Yes, all. How long ago It seems since we were married!
CARLOMAN.
Think the day
Is yet to come, the joy is all before. [taking her face between his hands] O Boniface, this is no temptress’ face! God has been with her, and she starts as I Free in the great endeavour.
BONIFACE.
Do you choose, Lady, a mere retreat among the nuns, Or, like your husband, do you break all ties That bind you to the earth?
GENEVIVA. They all are broken: Except ... oh, I forgot! I have a son.
CARLOMAN.
[nervously] Pepin will guard him.
GENEVIVA.
Are you dreaming still?
Fool, fool! I tell you Pepin shall decide What robes I wear, and haply suffer me Sometimes at entertainments to look on, And see young Charlemagne praised. But for my child He shall remain with me.
[Re-enter P ] All is confirmed. I shall not quit the world. How easily A man is duped with God upon the brain! I shall continue in my womanhood, Giving, receiving pleasure.
I have heard
So much and suddenly; for Marcomir Is to become a monk.
[to C ] Give him no welcome. He takes the cowl a penitent; he is not, Like you, a white-souled wayfarer.
[to P ] How strange That we must pair together, you and I; I know so little of your tastes and now I must be often in your company.
MARCOMIR.
My lord, speak to her.
PEPIN.
Come, an end to this! Brother, if you are wise you will not leave This woman in the world. Convents are made To tame the pride of such and keep them cool.
CARLOMAN.
O Geneviva, for my sake, and yet.... Not so, beloved.
[He turns away and covers his face.]
GENEVIVA.
Marcomir, farewell! You will be monks together.
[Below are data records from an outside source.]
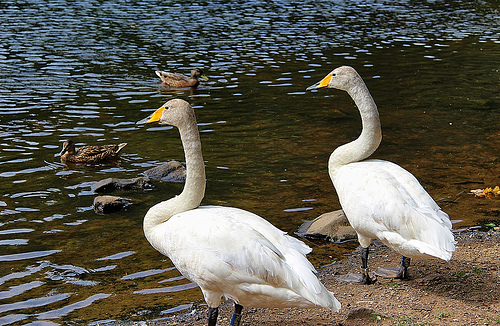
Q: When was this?
A: Daytime.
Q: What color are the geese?
A: White.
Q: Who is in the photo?
A: No one.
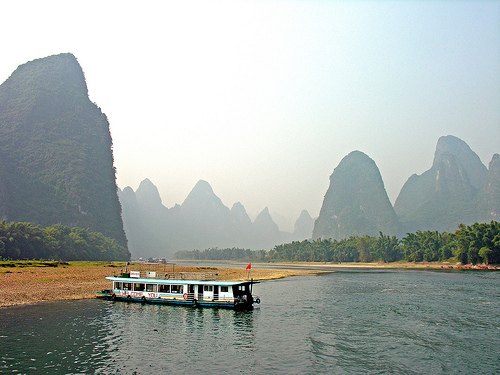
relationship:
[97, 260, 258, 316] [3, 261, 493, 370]
boat on blue water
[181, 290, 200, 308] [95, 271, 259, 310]
rail on boat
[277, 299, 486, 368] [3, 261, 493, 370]
waves in blue water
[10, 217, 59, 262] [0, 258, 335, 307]
tree on beach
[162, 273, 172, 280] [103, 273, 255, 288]
inflation device on deck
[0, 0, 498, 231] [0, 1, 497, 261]
sky has cloud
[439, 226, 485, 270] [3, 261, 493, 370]
tree behind blue water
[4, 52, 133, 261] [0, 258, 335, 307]
hill on beach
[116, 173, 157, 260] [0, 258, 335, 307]
hill on beach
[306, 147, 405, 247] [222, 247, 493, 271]
hill on side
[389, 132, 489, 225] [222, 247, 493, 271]
hill on side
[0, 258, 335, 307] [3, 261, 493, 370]
beach of blue water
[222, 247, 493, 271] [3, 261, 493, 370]
side of blue water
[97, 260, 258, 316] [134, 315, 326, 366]
boat on water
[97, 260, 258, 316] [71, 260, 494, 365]
boat on water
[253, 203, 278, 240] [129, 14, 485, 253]
mountain in distance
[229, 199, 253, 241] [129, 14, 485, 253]
mountain in distance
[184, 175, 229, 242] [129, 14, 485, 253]
mountain in distance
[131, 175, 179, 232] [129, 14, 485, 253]
mountain in distance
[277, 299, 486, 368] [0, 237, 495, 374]
waves in water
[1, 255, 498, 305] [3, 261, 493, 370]
shore next to blue water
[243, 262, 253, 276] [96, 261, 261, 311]
flag on boat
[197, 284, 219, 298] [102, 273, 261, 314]
door on boat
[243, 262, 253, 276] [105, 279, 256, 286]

When my husband Forgets me, you must bring me to his thoughts Recall that day we hunted and you fell; I stayed to tend you; but the whole live day My voice rang through the woods for Carloman Until I wearied you; he was not found; But you remember how I cried for him.
MARCOMIR.
Consul, have pity on her. I am free, But she has need of love.
GENEVIVA.
O insolence!—
The virginal chill heart!—No intercession!
[to C ]
Our marriage is dissolved. How great a stranger You have become to me! I should grow mad To breathe by you another single hour.
[to B ]
And you, old man, who stand with such meek eyes, Though you have robbed me of my name of wife, And made my boy an orphan—go your way! I cannot curse you, but I prophesy: Dishonour motherhood, plant virgin homes, Give to religion the sole charge of love, And you will rear up lust of such an ice As Death himself will shiver at.
[to P ] Lead on!
Now there is hope you may become a King, There should be some high festival to keep To-night in everlasting memory. Lead me away.
PEPIN.
Brother, in all—good luck! And may the Convent’s fare be angels’ food. Your wife’s tears soon will dry.
[Exeunt P and G .]
CARLOMAN.
The thing to do Is simply just the sole thing to be done. There should have been no tears, no taking leave; A freeman can do anything he will.